----- Extracted information -----
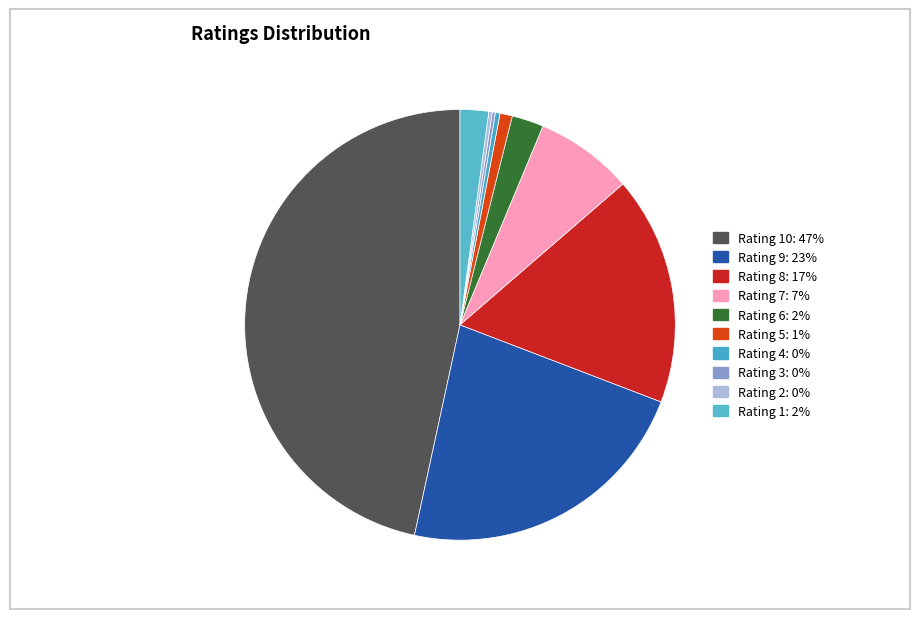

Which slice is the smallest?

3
-----
----- Extracted information -----
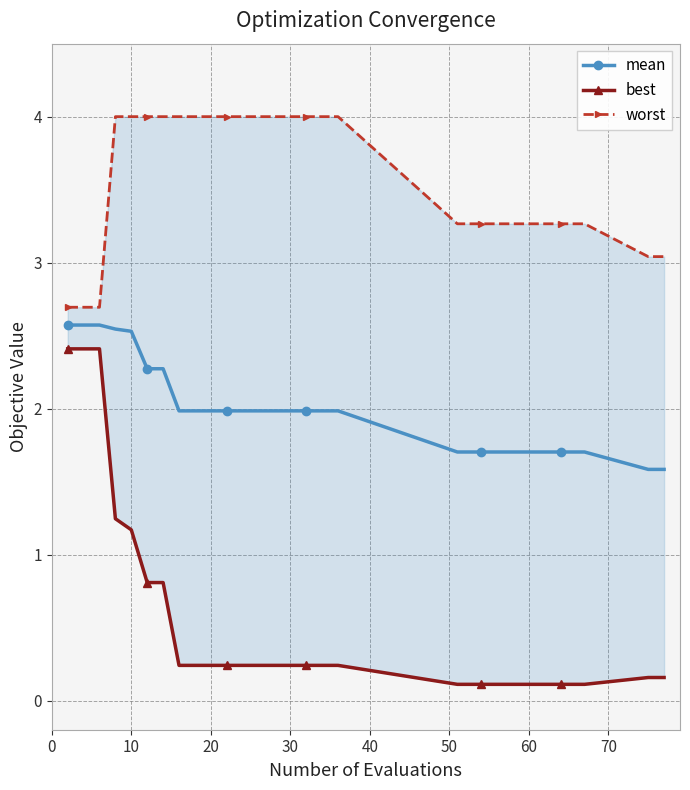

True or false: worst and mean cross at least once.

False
-----
----- Extracted information -----
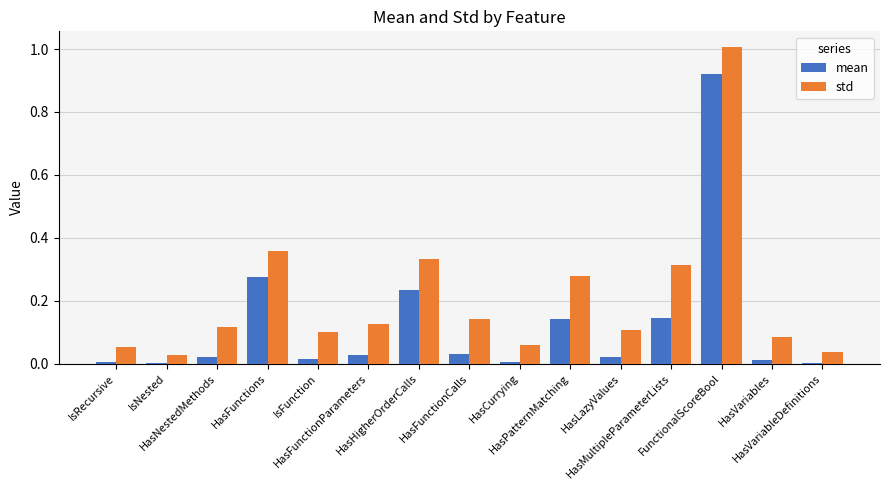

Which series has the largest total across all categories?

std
-----
■ What is being asked:
State how many lines in the listing above contain the string "Which", with case taken into account. Give only the number.

■ Output:
2